Махорочный дым из двери проникает в вагон, голоса путаются. Неподвижно. Не слышно. Ни шороха сверху. Вера, как лежала, забылась, засыпает.
Совенок сидит, качаясь. Помятое крыло, вывихнутое, тянет тело вбок и назад, голова бессильно склоняется клювом, глаза закрываются голубой пленкой, и шаги сбиваются. Он слушает, глядя на белую кожу Лидочкиного лица, на тихонько дышащее, подобрав ноги, тело, укутанное тонким одеялом, и подходит на слабых ногах по краю скамьи к ее затылку в белокурых завитках.
«Выросла огромной, маленькая, милая, не моя, не добраться самому до полки вверх, махая крылом; не моя; не пошевелить, не сдвинуть, и спит, закутавшись в белое, не слыша. Не в листьях, не на жизнь, не до смерти, за просветы, залито солнцем; пробегая ночью по сучьям, доищусь до следов и слез. Кому же ты достанешься, беленькая, ни когтей, ни клюва, без сил и волоча крыло, отыскать в сырости под деревом сухую дыру, один, уберусь, пока не убили. Не по силам, вынесем, поспешим, вырастем. Отплачу когтями, разыщу в листьях. Не догнать вовеки. Добиваясь не добьюсь, не увижу. Кто же тебя так полюбит? Кто же мне тебя заменит, не бледнее перед первой, привычной? Будь он проклят».
Клюнув носом в пол, совенок шепчет: «А я убегу».
Он дополз до двери и взглянул, выворачивая с болью шею, наверх на играющих, упершихся плечами в стены, а головами в потолок, и когда они нагнулись над банком, проковылял мимо, спрятался за плевательницу и ждет, когда откроют двери из тамбура на площадку.
В это время, хлопаясь о косяки, шатаясь от сна, в уборную проходит Таня. Скоро за ней из глубины вагона, спотыкаясь, бежит старик с бородой и пробует дверь – закрыто. Пока Таня осторожно поднимает платье и опускает рейтузы, вздрагивая от холодных пальцев, карабкается на стульчак и садится на корточки, держась одной рукой напряженными пальцами за наличник матового окошка, и с отвращением, нагнув шею, глядит на разлитую на цементном полу дрожащую воду, старик переминается с ноги на ногу и в нетерпении постукивает ручкой. Таня мучится тряской, чуть не падает, пальцы цепляются за косяк, она слышит стук, и это совершенно мешает ей. Наконец старик соображает выйти на площадку. За ним успевает проскочить совенок. Старик открывает наружную дверь вагона и опускается, держась одной рукой за поручень, на ступеньку.

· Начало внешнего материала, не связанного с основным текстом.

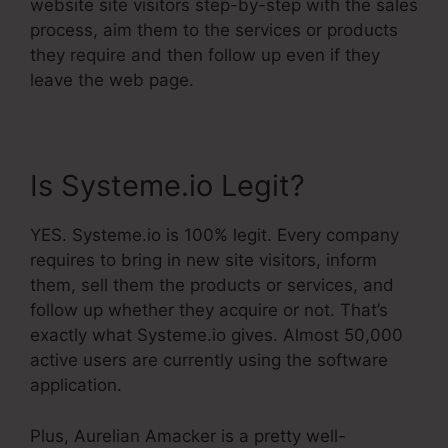
website site visitors step-by-step with the sales
process, aim them to the services or products
they require and then follow up even if they
leave the web page.
Is Systeme.io Legit?
YES. Systeme.io is 100% legit. Every company
requires to bring in new site visitors, inform
them, sell them the products or services, and
follow up whether they acquire or not. That’s
exactly what Systeme.io gives. Almost 50,000
active users are currently using the software
application.
Plus, Aurelian Amacker is a pretty well-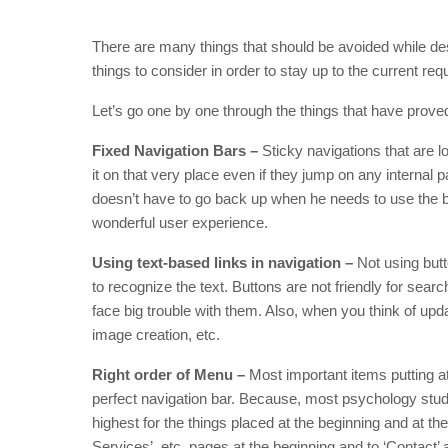
There are many things that should be avoided while des
things to consider in order to stay up to the current 
Let’s go one by one through the things that have proved
Fixed Navigation Bars –
Sticky navigations that are lo
it on that very place even if they jump on any internal
doesn’t have to go back up when he needs to use the ba
wonderful user experience.
Using text-based links in navigation –
Not using butt
to recognize the text. Buttons are not friendly for searc
face big trouble with them. Also, when you think of upd
image creation, etc.
Right order of Menu –
Most important items putting at 
perfect navigation bar. Because, most psychology studie
highest for the things placed at the beginning and at th
Services’, etc. pages at the beginning and to ‘Contact’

Приблизившегося совенка охватывает вихрь. Старик бережно старается направить струю по ветру; рвет на капли, бросает вверх и вниз, то в сторону, то прямо в мчащийся синий бок, то в стекла веером, то на самого старика. «Нехорошо мочиться в бурю».
Ветер прибил совенка к стене. Страшно прыгнуть с больным крылом. Замерзший старик выплевывает бороду изо рта, поднялся, захлопнул дверь и так торопился спать, что совенок не успел обратно в теплый тамбур и остался один.
Хорошо различая через стекло дверей небо, за железными боками он не видит – пролетающие овраги, суживающиеся вверх в огромные долины, покрытые лесом, а справа, за стеной дождя, поднявшееся высоко, шумящее море.
Капли крови то здесь, то там в хрупких сосудах замерзают. Из каких-то щелей, из-под дверей, из окон проносятся вихри, раздувая перья до кожи, проникающие в тело.
Полчаса совенок леденеет в тамбуре, все ниже никнет головой, сжимается, покрывается крылом. На остановке его находит проводник едва живым и, опустив фонарь, несет к себе, кладет на столик и сам ложится на скамью на полосатое бумажное одеяло; поглядывает на мешки огурцов и на совенка и бормочет: «Привезем жене и дочкам».
Лидочка проснулась, трясясь на полке, свалилось одеяло; восемь часов, сестра храпит сверху. «Разбудить ее?» – только мычит, быстро открывает глаза и с ворчанием поворачивается спиной.